"You can't hate it half as much as I do," answered Gay gloomily, who had not overlooked Lloyd's cool little bow to Leland. For Lloyd to act snippy and Kitty to be away ten whole days right in the beginning of things was fatal to all her plans.
It was just then that help came from a most unexpected source. Not that she realized then that it was help, but weeks afterward she traced back several important things to that small beginning.
Miss Katherine Marks came out of the post-office with a handful of letters. She was about to pass the group beside the Sherman carriage with only a brief "good morning," when the sight of Kitty's sweet peas made her pause.
"That reminds me, Kitty," she said. "I've finished mounting that garden photograph. You may see it now, whenever you come over."
"I'll come right now, Miss Katherine," was the eager response. "I'm wild to see it, and as we're going to Martinsville this evening this will be my only chance."
Seeing the unspoken wish in Gay's eager eyes, Miss Marks included all of them in the invitation. Lloyd glanced at her watch and excused herself, finding that the car she wanted to take was almost due. She would have to hurry to reach the station she said. But even in her haste she noticed that Leland did not join in the regret which the others expressed, and grown unduly sensitive in regard to his opinion, she fancied that he looked pleased when she refused. He lifted his hat perfunctorily, not even glancing at her as he moved away, seemingly absorbed in adjusting Kitty's parasol, which he had taken possession of, and was holding over her.
Gay walked on with Miss Marks. Kitty had to stop a moment at the Bisbee cottage, to leave the sweet peas with a message from her mother. Leland waited for her at the gate.
"What is this you're getting me into?" he asked, nodding towards Miss Marks and Gay, who were almost out of sight.

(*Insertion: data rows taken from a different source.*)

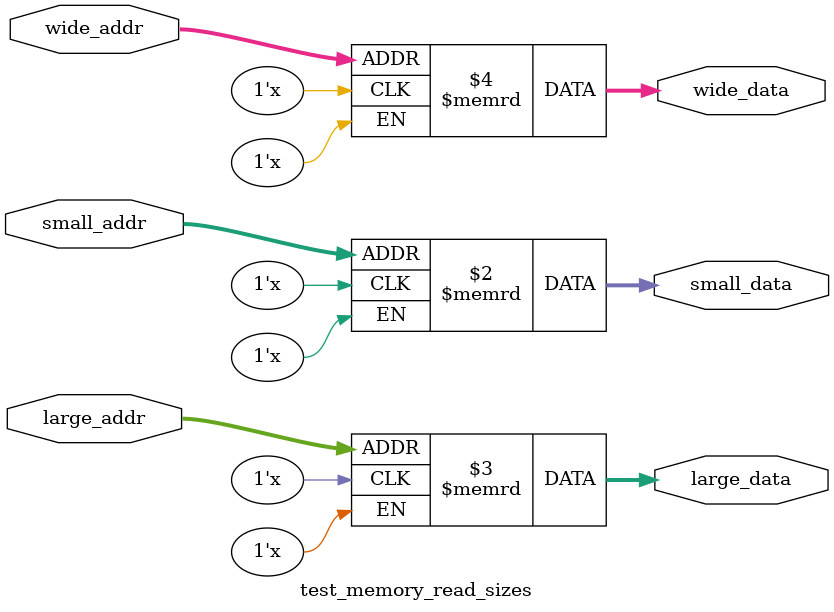
<source format=v>
module test_memory_read(
    input [7:0] rd_addr1,
    input [7:0] rd_addr2,
    input [7:0] rd_addr3,
    output reg [7:0] rd_data1,
    output reg [7:0] rd_data2,
    output reg [7:0] rd_data3
);
    // Memory array
    reg [7:0] mem [0:255];

    // Multiple combinational reads from same memory
    always @(*) begin
        rd_data1 = mem[rd_addr1];
        rd_data2 = mem[rd_addr2];
        rd_data3 = mem[rd_addr3];
    end
endmodule

// Test synchronous memory read (registered output)
module test_memory_read_sync(
    input clk,
    input [7:0] rd_addr,
    output reg [7:0] rd_data
);
    reg [7:0] mem [0:255];

    // Synchronous read - data appears on next clock
    always @(posedge clk) begin
        rd_data <= mem[rd_addr];
    end
endmodule

// Test memory read with different array sizes
module test_memory_read_sizes(
    input [3:0] small_addr,
    input [9:0] large_addr,
    input [4:0] wide_addr,
    output reg [7:0] small_data,
    output reg [7:0] large_data,
    output reg [15:0] wide_data
);
    reg [7:0] small_mem [0:15];      // 16 entries
    reg [7:0] large_mem [0:1023];    // 1024 entries
    reg [15:0] wide_mem [0:31];      // 32 entries, 16-bit wide

    always @(*) begin
        small_data = small_mem[small_addr];
        large_data = large_mem[large_addr];
        wide_data = wide_mem[wide_addr];
    end
endmodule

</source>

If he had asked the question of Gay she would have explained eagerly that they were on their way to Clovercroft, to see a collection of amateur photographs which had taken prizes and gold medals all over the country, and among them were three at least, that she knew he would want so desperately, that he would fall all over himself trying to get them. But it would be of no use to try. He could neither beg, borrow, buy nor steal them. He might thank his lucky stars that he was permitted just to stand afar off and gaze at them in hopeless admiration.

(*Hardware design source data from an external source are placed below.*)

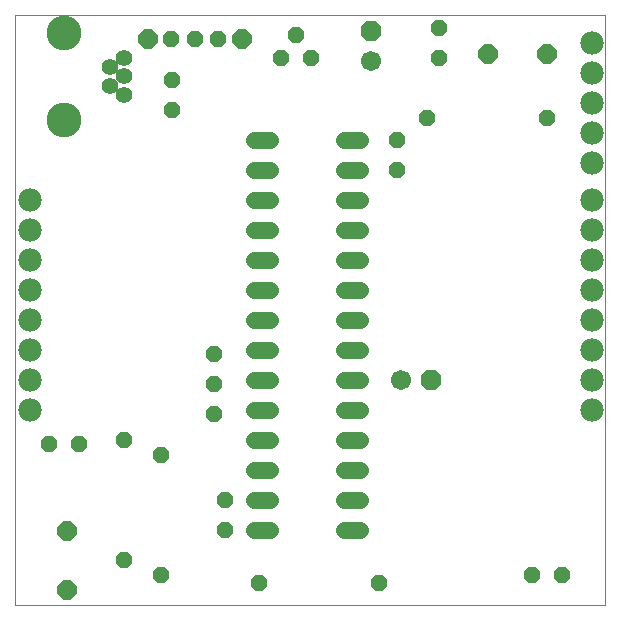
<source format=gts>
G75*
%MOIN*%
%OFA0B0*%
%FSLAX25Y25*%
%IPPOS*%
%LPD*%
%AMOC8*
5,1,8,0,0,1.08239X$1,22.5*
%
%ADD10C,0.00000*%
%ADD11OC8,0.05600*%
%ADD12C,0.06700*%
%ADD13OC8,0.06700*%
%ADD14C,0.07800*%
%ADD15C,0.05550*%
%ADD16C,0.11620*%
%ADD17OC8,0.06337*%
%ADD18C,0.05600*%
%ADD19OC8,0.05550*%
D10*
X0001800Y0003050D02*
X0001800Y0199900D01*
X0198650Y0199900D01*
X0198650Y0003050D01*
X0001800Y0003050D01*
D11*
X0038050Y0018050D03*
X0050550Y0013050D03*
X0071800Y0028050D03*
X0071800Y0038050D03*
X0050550Y0053050D03*
X0038050Y0058050D03*
X0023050Y0056800D03*
X0013050Y0056800D03*
X0083050Y0010550D03*
X0123050Y0010550D03*
X0174300Y0013050D03*
X0184300Y0013050D03*
X0129300Y0148050D03*
X0129300Y0158050D03*
X0139300Y0165550D03*
X0143050Y0185550D03*
X0143050Y0195550D03*
X0179300Y0165550D03*
X0100550Y0185550D03*
X0095550Y0193050D03*
X0090550Y0185550D03*
X0054300Y0178050D03*
X0054300Y0168050D03*
D12*
X0120550Y0184300D03*
X0130550Y0078050D03*
D13*
X0140550Y0078050D03*
X0120550Y0194300D03*
D14*
X0194300Y0190550D03*
X0194300Y0180550D03*
X0194300Y0170550D03*
X0194300Y0160550D03*
X0194300Y0150550D03*
X0194300Y0138050D03*
X0194300Y0128050D03*
X0194300Y0118050D03*
X0194300Y0108050D03*
X0194300Y0098050D03*
X0194300Y0088050D03*
X0194300Y0078050D03*
X0194300Y0068050D03*
X0006800Y0068050D03*
X0006800Y0078050D03*
X0006800Y0088050D03*
X0006800Y0098050D03*
X0006800Y0108050D03*
X0006800Y0118050D03*
X0006800Y0128050D03*
X0006800Y0138050D03*
D15*
X0038129Y0173001D03*
X0033404Y0176150D03*
X0038129Y0179300D03*
X0033404Y0182450D03*
X0038129Y0185599D03*
D16*
X0018050Y0193670D03*
X0018050Y0164930D03*
D17*
X0046052Y0191800D03*
X0077548Y0191800D03*
X0159457Y0186800D03*
X0179143Y0186800D03*
X0019300Y0027893D03*
X0019300Y0008207D03*
D18*
X0081700Y0028050D02*
X0086900Y0028050D01*
X0086900Y0038050D02*
X0081700Y0038050D01*
X0081700Y0048050D02*
X0086900Y0048050D01*
X0086900Y0058050D02*
X0081700Y0058050D01*
X0081700Y0068050D02*
X0086900Y0068050D01*
X0086900Y0078050D02*
X0081700Y0078050D01*
X0081700Y0088050D02*
X0086900Y0088050D01*
X0086900Y0098050D02*
X0081700Y0098050D01*
X0081700Y0108050D02*
X0086900Y0108050D01*
X0086900Y0118050D02*
X0081700Y0118050D01*
X0081700Y0128050D02*
X0086900Y0128050D01*
X0086900Y0138050D02*
X0081700Y0138050D01*
X0081700Y0148050D02*
X0086900Y0148050D01*
X0086900Y0158050D02*
X0081700Y0158050D01*
X0111700Y0158050D02*
X0116900Y0158050D01*
X0116900Y0148050D02*
X0111700Y0148050D01*
X0111700Y0138050D02*
X0116900Y0138050D01*
X0116900Y0128050D02*
X0111700Y0128050D01*
X0111700Y0118050D02*
X0116900Y0118050D01*
X0116900Y0108050D02*
X0111700Y0108050D01*
X0111700Y0098050D02*
X0116900Y0098050D01*
X0116900Y0088050D02*
X0111700Y0088050D01*
X0111700Y0078050D02*
X0116900Y0078050D01*
X0116900Y0068050D02*
X0111700Y0068050D01*
X0111700Y0058050D02*
X0116900Y0058050D01*
X0116900Y0048050D02*
X0111700Y0048050D01*
X0111700Y0038050D02*
X0116900Y0038050D01*
X0116900Y0028050D02*
X0111700Y0028050D01*
D19*
X0068050Y0066957D03*
X0068050Y0076800D03*
X0068050Y0086643D03*
X0069674Y0191800D03*
X0061800Y0191800D03*
X0053926Y0191800D03*
M02*

</source>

But Kitty, instead of enlightening him in any such way turned the talk into channels of more personal interest, and made the short stroll so agreeable that it came to an end entirely too soon. He followed her through the gate wishing that he could invent some excuse whereby to prolong the pleasure of making her blush and seeing her dark eyes look up laughingly at him from under the white parasol. At the same time he wanted to escape the bore of being expected to grow enthusiastic over some amateur collection in which he felt no interest.